━━━ AVAILABLE RECORDS ━━━

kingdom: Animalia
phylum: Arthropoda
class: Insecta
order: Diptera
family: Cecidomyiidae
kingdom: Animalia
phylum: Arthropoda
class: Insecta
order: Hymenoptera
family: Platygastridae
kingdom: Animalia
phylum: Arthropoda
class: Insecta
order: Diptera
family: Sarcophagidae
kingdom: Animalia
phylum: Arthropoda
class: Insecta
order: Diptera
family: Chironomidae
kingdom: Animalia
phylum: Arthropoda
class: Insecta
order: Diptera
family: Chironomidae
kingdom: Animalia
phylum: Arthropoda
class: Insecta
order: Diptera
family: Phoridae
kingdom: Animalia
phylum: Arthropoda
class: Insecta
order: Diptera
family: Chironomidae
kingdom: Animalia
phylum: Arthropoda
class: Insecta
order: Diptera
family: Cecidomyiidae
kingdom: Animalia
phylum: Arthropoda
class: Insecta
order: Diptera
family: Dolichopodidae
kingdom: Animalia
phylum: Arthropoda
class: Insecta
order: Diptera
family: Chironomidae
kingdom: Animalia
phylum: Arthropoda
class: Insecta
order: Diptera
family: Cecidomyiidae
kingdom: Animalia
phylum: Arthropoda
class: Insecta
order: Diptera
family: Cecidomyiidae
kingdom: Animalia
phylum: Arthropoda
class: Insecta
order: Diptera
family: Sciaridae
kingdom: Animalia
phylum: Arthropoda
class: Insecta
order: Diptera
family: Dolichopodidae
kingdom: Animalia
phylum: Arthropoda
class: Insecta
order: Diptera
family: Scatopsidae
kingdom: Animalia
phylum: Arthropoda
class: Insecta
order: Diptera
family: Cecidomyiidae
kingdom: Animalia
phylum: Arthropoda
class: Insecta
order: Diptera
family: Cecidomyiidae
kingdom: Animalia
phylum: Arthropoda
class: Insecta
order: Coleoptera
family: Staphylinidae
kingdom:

━━━

Rewrite the lines of the material, replacing every "order" with "rank" and leaving everything else untouched.

kingdom: Animalia
phylum: Arthropoda
class: Insecta
rank: Diptera
family: Cecidomyiidae
kingdom: Animalia
phylum: Arthropoda
class: Insecta
rank: Hymenoptera
family: Platygastridae
kingdom: Animalia
phylum: Arthropoda
class: Insecta
rank: Diptera
family: Sarcophagidae
kingdom: Animalia
phylum: Arthropoda
class: Insecta
rank: Diptera
family: Chironomidae
kingdom: Animalia
phylum: Arthropoda
class: Insecta
rank: Diptera
family: Chironomidae
kingdom: Animalia
phylum: Arthropoda
class: Insecta
rank: Diptera
family: Phoridae
kingdom: Animalia
phylum: Arthropoda
class: Insecta
rank: Diptera
family: Chironomidae
kingdom: Animalia
phylum: Arthropoda
class: Insecta
rank: Diptera
family: Cecidomyiidae
kingdom: Animalia
phylum: Arthropoda
class: Insecta
rank: Diptera
family: Dolichopodidae
kingdom: Animalia
phylum: Arthropoda
class: Insecta
rank: Diptera
family: Chironomidae
kingdom: Animalia
phylum: Arthropoda
class: Insecta
rank: Diptera
family: Cecidomyiidae
kingdom: Animalia
phylum: Arthropoda
class: Insecta
rank: Diptera
family: Cecidomyiidae
kingdom: Animalia
phylum: Arthropoda
class: Insecta
rank: Diptera
family: Sciaridae
kingdom: Animalia
phylum: Arthropoda
class: Insecta
rank: Diptera
family: Dolichopodidae
kingdom: Animalia
phylum: Arthropoda
class: Insecta
rank: Diptera
family: Scatopsidae
kingdom: Animalia
phylum: Arthropoda
class: Insecta
rank: Diptera
family: Cecidomyiidae
kingdom: Animalia
phylum: Arthropoda
class: Insecta
rank: Diptera
family: Cecidomyiidae
kingdom: Animalia
phylum: Arthropoda
class: Insecta
rank: Coleoptera
family: Staphylinidae
kingdom:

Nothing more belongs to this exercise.